The First Engineer Bridge (Russian: Первый Инженерный мост, Pervy Inzhenerny most) is one of several bridges that span the Moika River in Saint Petersburg, Russia. The bridge is one of a group of four bridges located near the Mars Field, and opposite the main entrance to the Summer Garden, spanning the Moika River, the Fontanka River, and the Swan Canal in the historic center of the city. The First Engineer Bridge is one of the most decorative of Saint Petersburg's more than 500 bridges.
The original small wooden bridge, called the Summer Bridge and rumored to have been designed by the architect Bartolomeo Rastrelli, was built in the 1760s.

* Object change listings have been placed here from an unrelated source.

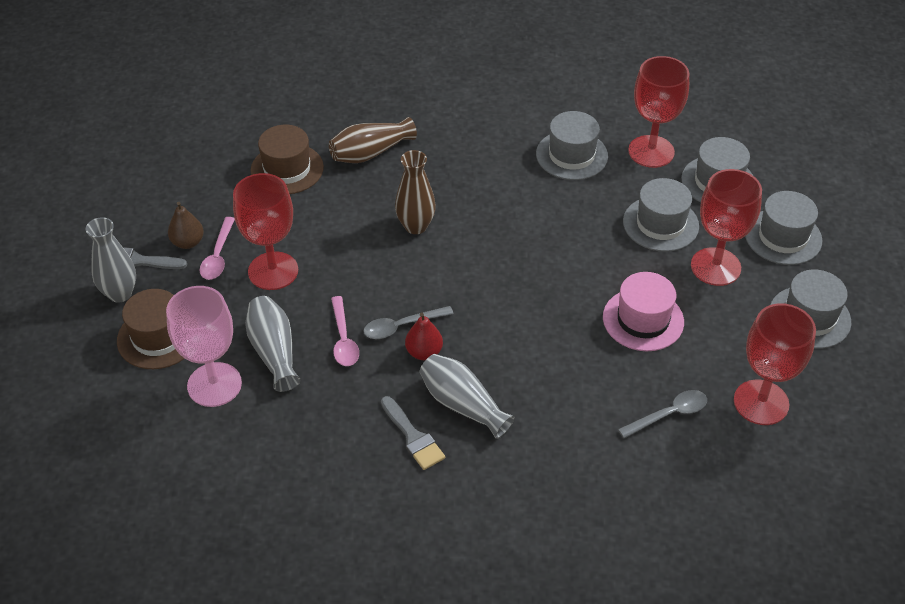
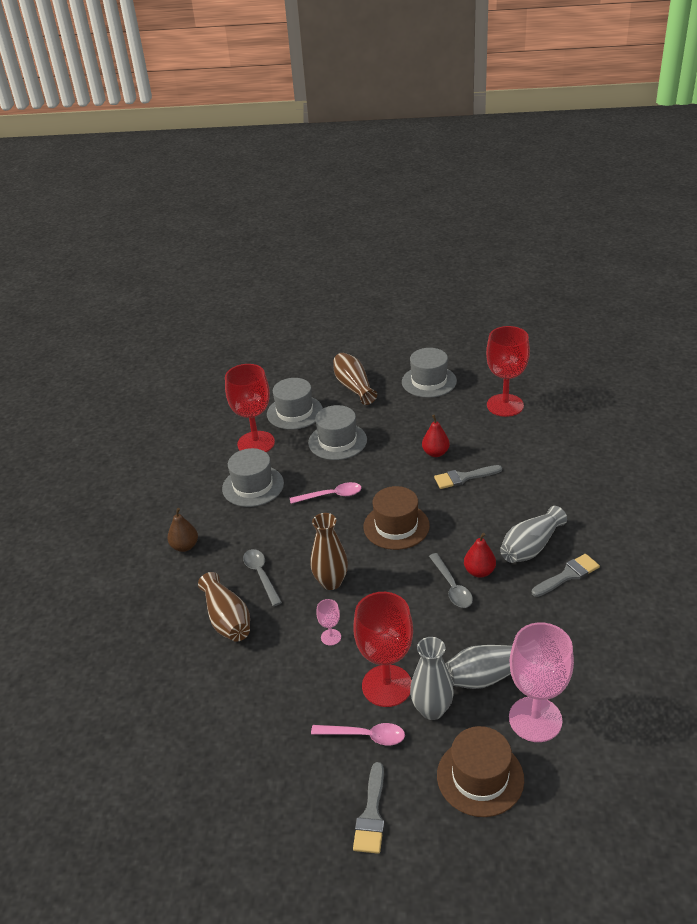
camera: 85 degrees left, 10 degrees down
grey vase [86,217,136,303] -> grey vase moved to [410,637,454,720]
brown pear [168,202,204,249] -> brown pear moved to [167,508,198,552]
brown hat [250,125,324,194] -> brown hat moved to [363,486,430,550]
pink spoon [331,296,359,366] -> pink spoon moved to [290,482,361,504]
pink hat [603,272,684,351] -> red pear [422,415,450,457]
grey spoon [618,390,707,439] -> grey spoon moved to [243,549,282,606]
red goblet [691,169,762,286] -> none
grey hat [745,191,822,265] -> brown vase [333,353,377,405]
none -> pink goblet [316,599,341,646]
none -> grey brush [434,465,502,489]

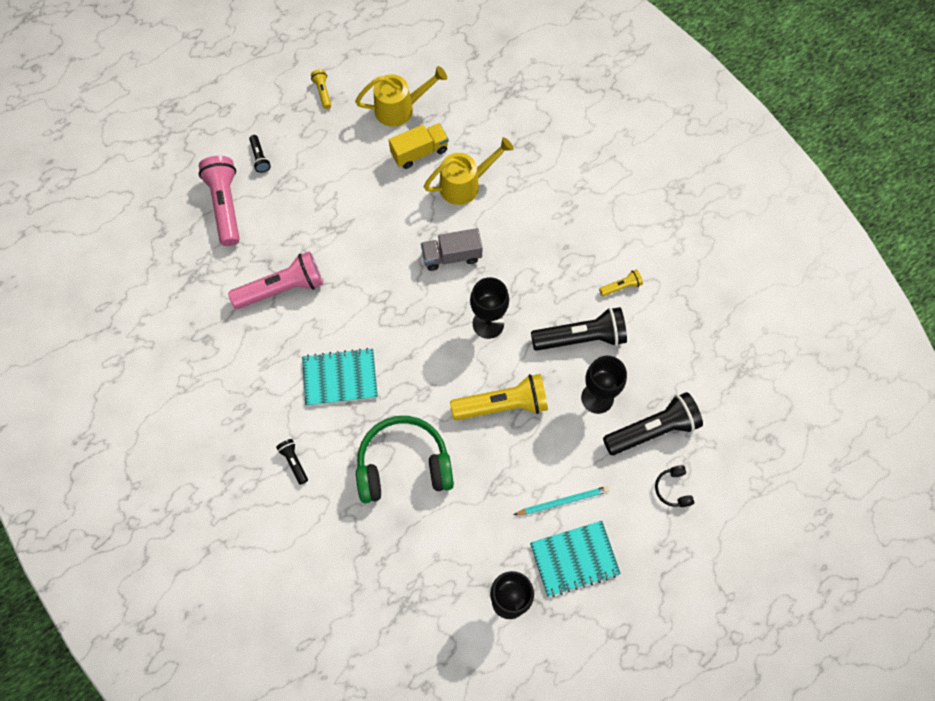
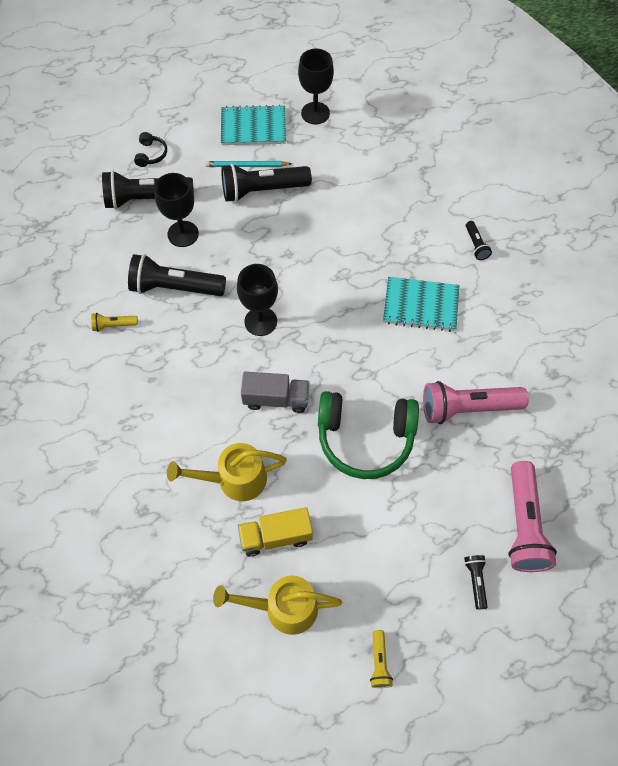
camera: 165 degrees left, 5 degrees down
green headphones [356,416,454,503] -> green headphones moved to [318,391,419,479]
yellow flashlight [450,374,548,420] -> none
none -> black flashlight [221,164,312,202]

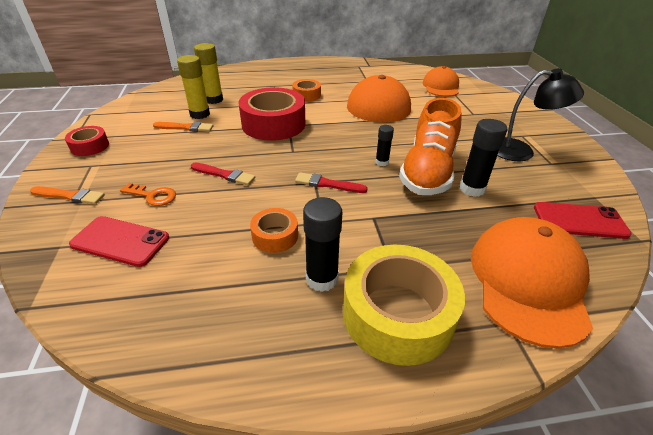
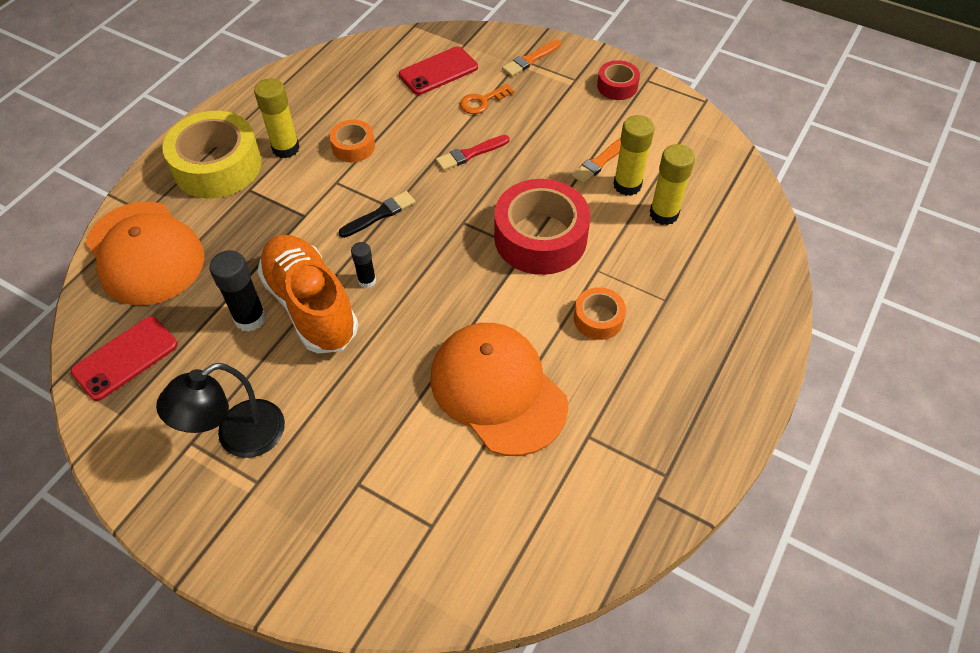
camera: 130 degrees right, 15 degrees up
red brush [295,172,367,193] -> black brush [339,191,415,238]
black glue stick [303,197,342,292] -> yellow glue stick [254,78,300,158]
orange cap [423,66,459,97] -> none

This bridge was replaced with the current cast-iron bridge, in 1824-1825, and renamed the First Engineer Bridge, in 1829, after the nearby Engineers' Castle (originally called St Michael's or Mikhailovsky Castle).
Engineer Pierre-Dominique Bazaine (1786-1838) (Пётр Петрович Базен) designed and constructed the bridge in a similar fashion to the Big Stables Bridge (Bolshoy Konyushenny Bridge), a bridge located further west on the Moika River, using pre-fabricated hollow wedges. Bazaine also managed to reduce the use of expensive cast-iron in the bridge's construction to one-third of the total mass of the bridge, by innovatively designing the sidewalks with the use of special bracket supports.

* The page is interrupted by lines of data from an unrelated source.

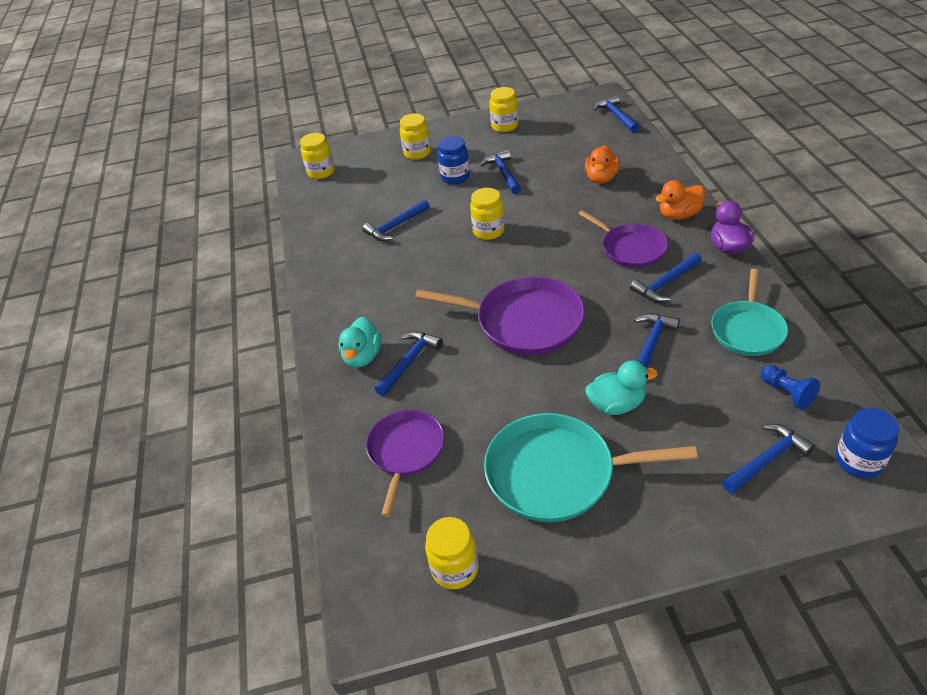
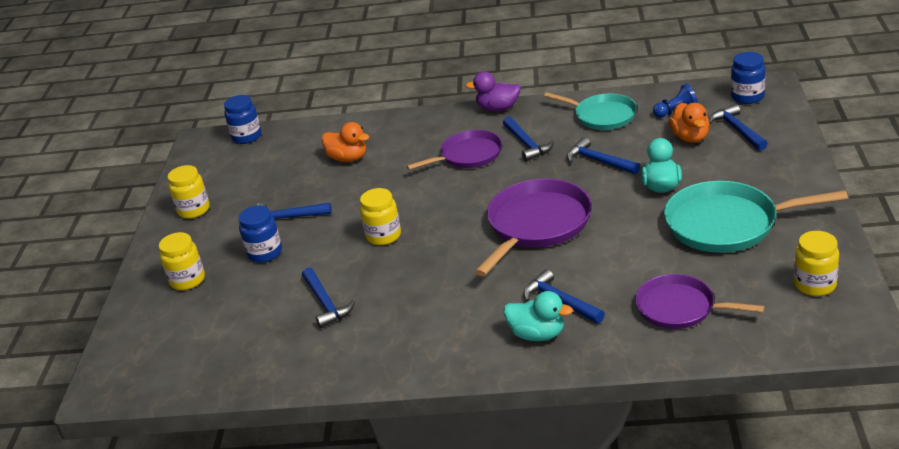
camera: 75 degrees left, 10 degrees down
yellow jar [300,133,335,179] -> none
turquoise pan [484,413,697,522] -> turquoise pan turned 75 degrees clockwise [664,181,848,253]
blue hammer [594,95,639,133] -> blue jar [224,95,261,144]
orange duck [655,180,705,220] -> orange duck moved to [669,103,710,143]

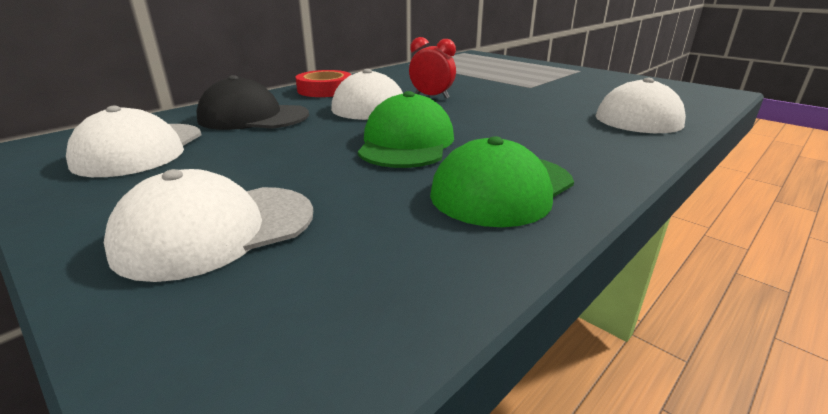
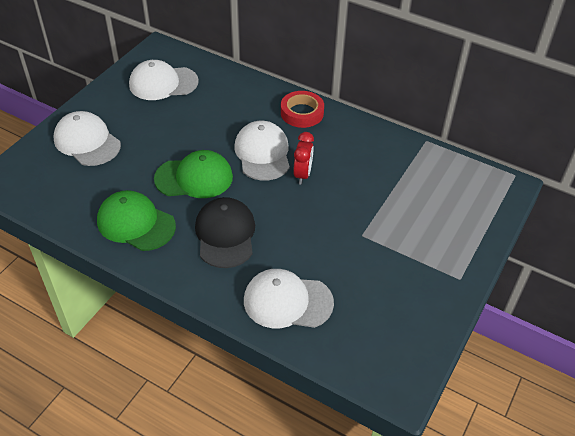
camera: 75 degrees right, 20 degrees up
black cap [196,75,309,130] -> black cap moved to [195,197,255,268]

The siding is decorated in Doric style by architect Joseph Charlemagne. The beams have a curved and perforated appearance, and the bridge's rectangular orifices are bordered with flat frames, giving the bridge an appearance of lightness and transparency. The bridge's sidewalk tiles were designed as a cornice and are supported by rich ornamental bracket figures. Intricately inscribed plaques with grooves extend from the figures on frieze planes, in the style of Doric triglyph coverings. The triglyphs cover the joints of the side plaques. Cast-iron arches span closely behind. The railings, also designed by Charlemagne, comprise several sections of short pilums, placed between bouquets of decorations and inscriptions of round shields, with bas-relief images of the heads of Medusa, with the Gorgon's snaky locks for hair.